» **Exercise tasks**
(a) Edit the blog post on Obama's rhetoric toward Russia: rewrite the part that opens with the words "All of which" and closes with "I doubt it.", replacing "brute force" with "raw power".
(b) Continue the blog post on Obama's rhetoric toward Russia from its last sentence.

» **Excerpt provided**
▼

Thursday, March 27, 2014

Obama's Hollow Threats: A Failure To Grasp Geopolitics – As He Defends Iraq War

"The vast human cataclysms of the 20th century will not likely repeat themselves. But the worldwide civil society that the elites thought they could engineer is a chimera. The geographical forces at work will not be easily tamed.......In geopolitics the past never dies and there is no modern world." - Robert Kaplan, in 'Old World Order', TIME, March 31, p. 35.


When a New York Times editorial takes you to task for over the top and antagonistic rhetoric you know you’re off the beam as a President. The Editorial (‘A Tortured Policy Towards Russia’) noted:

THE United States has once again twisted itself into a rhetorical pretzel. As when it threatened military action against Syria if a “red line” was crossed, the Obama administration’s rhetoric about Russia and Ukraine goes far beyond what it will be willing and able to enforce. “

It went on to point out:
Washington’s rhetoric is dangerously excessive, for three main reasons: Ukraine is far more important to Vladimir V. Putin than it is to America; it will be hard for the United States and Europe to make good on their threats of crippling sanctions; and other countries could ultimately defang them”.
All of which I wholeheartedly agree with.  And yet what do we behold Obama doing yesterday? Well,  continuing with his offal and hollow, belligerent rhetoric denouncing the “brute force” he said Russia used to intimidate neighbors like Ukraine and vowing that the United States “will never waver” in standing up for its NATO allies against aggression by Moscow.”   Of course, he knows as his incompetent aides do as well, that he can never ever back that up without being willing to have a nuclear war. Does he? I doubt it.

▲

» **Provided records**
▼

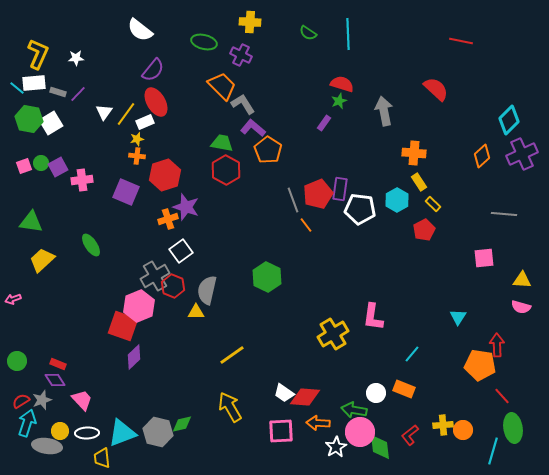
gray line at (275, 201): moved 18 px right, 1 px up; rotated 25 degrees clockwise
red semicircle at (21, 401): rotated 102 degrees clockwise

▲
▼

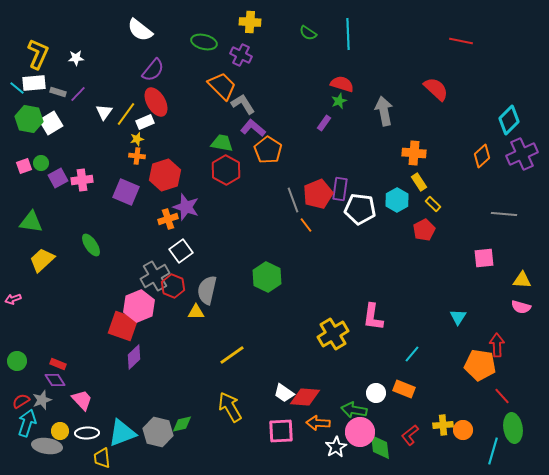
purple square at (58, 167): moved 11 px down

▲

» **Expected outputs**
(a)
All of which I wholeheartedly agree with.  And yet what do we behold Obama doing yesterday? Well,  continuing with his offal and hollow, belligerent rhetoric denouncing the “raw power” he said Russia used to intimidate neighbors like Ukraine and vowing that the United States “will never waver” in standing up for its NATO allies against aggression by Moscow.”   Of course, he knows as his incompetent aides do as well, that he can never ever back that up without being willing to have a nuclear war. Does he? I doubt it.

(b)
In a speech clearly written by Robert Kagan or some other Neocon idiot-  evident by its lack of intelligence and puerile bombast  -   Obama dismissed Russian justifications for its intervention in Ukraine point by point, as “absurd” or unmerited.  He also used the Neoliberal media trope that Russia was “re-drawing borders” totally oblivious to the geopolitics of the issue. To remind readers, geopolitics is basically the “battle for space and power played out in a geographical setting” (TIME, ‘Old World Order’, March 31, p. 32).
As the TIME piece adds: “This is a concept that hasn’t changed since antiquity yet one which to which too many Western diplomats  and academics have lately seemed deaf.”
The reason for that is that these “diplomats” and “academics” (sic) have tried to lend urgency and memetic superiority to the Neoliberal “New World Order” which purported to organize the 21st century according to economic arrangements, financial and trade agreements and abstract unions. The problem is that the reality of geography (and ethnicity)  trumps this hyper-bullshit for most humans, and in the case of Ukraine  (ibid.): “its very geography makes it nearly impossible to orient itself entirely toward the West.”  It is IN Russia’s sphere of influence, holds its most strategic sea port and hence there was no doubt Russia would claim it if the Neoliberal West pushed its advantage too hard – with expansion of NATO. Hence, Russia has far more invested in controlling this geography than the U.S. and would fight to the death to preserve its hegemony. Meanwhile, the U.S. has no business meddling, period.
This is grasped even by Mikhail Gorbachev, he who advocated originally for the New World Order (allowing the Soviet Union to break up), but saw successive U.S. Presidents break their promise not to expand NATO.  No wonder as TIME noted (‘Morning After in Crimea’, p. 12, Gorbachev- when asked his opinion of Putin’s actions on the eve of the referendum- pointedly noted that “Putin should not stop at Crimea but take all of southern Ukraine”.  Which makes sense from a geopolitical viewpoint given that otherwise Crimea is cut off from Russian supply lines, roads, etc.  Gorbachev emphasized this geopolitical view when he said (ibid.)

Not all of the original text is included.